▸ **SOURCE DOCUMENT**
Transaction of Today…March 19, 1990 – The Atlanta Braves purchased Vinny Castilla from Saltillo (Mexican).
Don Baylor once said that he would not trade Vinny Castilla for Chipper Jones. Now…that’s probably a bunch of crap, but there was a time when Castilla – almost overnight – became a star. Of course, that was back when Coors Field made stars of guys who didn’t hit much elsewhere like Dante Bichette, Quinton McCracken, and Neifi Perez. Still, it had to be shocking for the Braves to see Castilla magically transform into the type of hitter who would go on to belt 320 major league home runs.
When Castilla signed with the Braves today 26 years ago, he was seen as an aggressive hitter with decent pop for a shortstop, but a hit tool that was likely going to limit his effectiveness to be much more than a utility player. He had spent a couple of years in the Mexican League before 1990 and the Braves paid $20,000 to sign Castilla (with almost all of it going to his team). After signing with Atlanta, he split the season between Sumter (low-A) and Greenville (AA), slashing just .257/.322/.385. He played a lot of shortstop, which seems hard to imagine for those of us who know him almost entirely as a third baseman. Castilla would split most of 1991 between Greenville and Triple-A Richmond, in which he OPS’d just .692. He finished the year as a bench player for the ’91 Braves, appearing in 12 games – mostly as a defensive replacement at shortstop or third base. The following year, 1992, Castilla OPS’d just .655 with the R-Braves and was hardly noticeable during a nine-game cameo in the majors.

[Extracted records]

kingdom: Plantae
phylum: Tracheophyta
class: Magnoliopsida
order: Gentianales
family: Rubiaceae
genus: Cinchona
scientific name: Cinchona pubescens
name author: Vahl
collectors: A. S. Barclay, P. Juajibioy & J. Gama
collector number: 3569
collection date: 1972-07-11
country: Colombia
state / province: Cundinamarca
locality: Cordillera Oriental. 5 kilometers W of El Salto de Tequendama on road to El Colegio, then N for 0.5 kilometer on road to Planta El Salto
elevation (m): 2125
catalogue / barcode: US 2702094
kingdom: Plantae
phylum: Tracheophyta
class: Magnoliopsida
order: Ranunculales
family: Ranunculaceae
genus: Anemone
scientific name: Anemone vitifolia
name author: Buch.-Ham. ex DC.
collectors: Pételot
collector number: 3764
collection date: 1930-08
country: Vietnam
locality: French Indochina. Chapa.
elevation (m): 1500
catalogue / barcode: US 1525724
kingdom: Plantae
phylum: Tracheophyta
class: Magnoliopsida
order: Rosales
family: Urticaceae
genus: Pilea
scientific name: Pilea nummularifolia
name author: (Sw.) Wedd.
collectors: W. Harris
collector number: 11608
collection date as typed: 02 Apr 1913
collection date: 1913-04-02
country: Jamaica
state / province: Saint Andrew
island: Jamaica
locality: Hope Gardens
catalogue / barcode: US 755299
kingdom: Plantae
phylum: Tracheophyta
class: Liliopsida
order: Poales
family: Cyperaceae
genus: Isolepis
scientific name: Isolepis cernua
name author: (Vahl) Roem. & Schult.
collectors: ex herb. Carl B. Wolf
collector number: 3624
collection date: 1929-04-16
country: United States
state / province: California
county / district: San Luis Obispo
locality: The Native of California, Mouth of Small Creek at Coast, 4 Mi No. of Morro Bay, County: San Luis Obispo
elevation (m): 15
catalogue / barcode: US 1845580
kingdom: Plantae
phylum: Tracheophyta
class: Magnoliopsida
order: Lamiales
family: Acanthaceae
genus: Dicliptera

▸ **GIVEN REQUEST 1**
Echo the stretch of the Vinny Castilla article from "Don Baylor once" through "league home runs.".
▸ **GIVEN REQUEST 2**
Proceed with the Vinny Castilla article, picking up right after its final sentence.

▸ **EXPECTED ANSWER 1**
Don Baylor once said that he would not trade Vinny Castilla for Chipper Jones. Now…that’s probably a bunch of crap, but there was a time when Castilla – almost overnight – became a star. Of course, that was back when Coors Field made stars of guys who didn’t hit much elsewhere like Dante Bichette, Quinton McCracken, and Neifi Perez. Still, it had to be shocking for the Braves to see Castilla magically transform into the type of hitter who would go on to belt 320 major league home runs.

▸ **EXPECTED ANSWER 2**
Twenty-five years old, Castilla was a possibility for the 1993 bench after the Braves released Jeff Treadway. However, the future All-Star’s time with the Braves ended on December 17, 1992, when the Rockies took Castilla with the 40th pick of the expansion draft. He joined David Nied and Armando Reynoso as Braves farmhands that the Rockies grabbed in the expansion draft. Clint Hurdle, who would later become Castilla’s hitting coach and manager in Colorado, was managing the Mets’ AAA team in Tidewater when Castilla reached AAA and felt the skinny infielder was “nothing special” and “might make it as a utility player.” But he, like so many others, was wrong.
Castilla was a regular fixture of the inaugural Rockies team. He platooned at short, played in 105 games, and belted nine homers. Castilla also on-based just .283. He only played in 52 games during the strike-shortened 1994, plus 22 in the minors, though he hinted at big things to come with a .331/.357/.500 slash.
In 1995, the Rockies let Charlie Hayes go after the veteran handled the hot corner for the first two years of the franchise’s existence. Castilla would claim the position and never look back. An All-Star in ’95, Castilla also won a Silver Slugger while slashing .309/.347/.564. He quickly became part of what was a tremendous collection of offensive stars with Andres Galarraga, Larry Walker, Ellis Burks, and Bichette. The Rockies were a surprise contender and took home the NL West title with a first-round matchup with the Braves on the docket. It was a chance for Castilla to put a hurting on the team that left him unprotected in the 1993 expansion draft. While the Rockies would ultimately lose in four games, you couldn’t blame Castilla as he had seven hits, including a double and three home runs (two off Greg Maddux).
Over the next three seasons, he hit 40 or more home runs each year – one of just four third baseman to accomplish that feat and of those other three, only Eddie Matthews did it in three consecutive seasons like Castilla.
1998 was his finest season. He finished 11th in the MVP race, won his third and final Silver Slugger, and reached some big traditional benchmarks (108 RS, 206 H, 46 HR, 144 RBI) along with some nice sabermetric accomplishments (.401 wOBA, 121 wRC+, 4.5 fWAR). He was on top of the world, but the Rockies nucleus was both aging and expensive – plus they hadn’t won much with them. Galarraga signed with Atlanta in ’98 and after a woeful fifth-place finish in 1999, the Rockies let Bichette leave via free agency and traded Castilla.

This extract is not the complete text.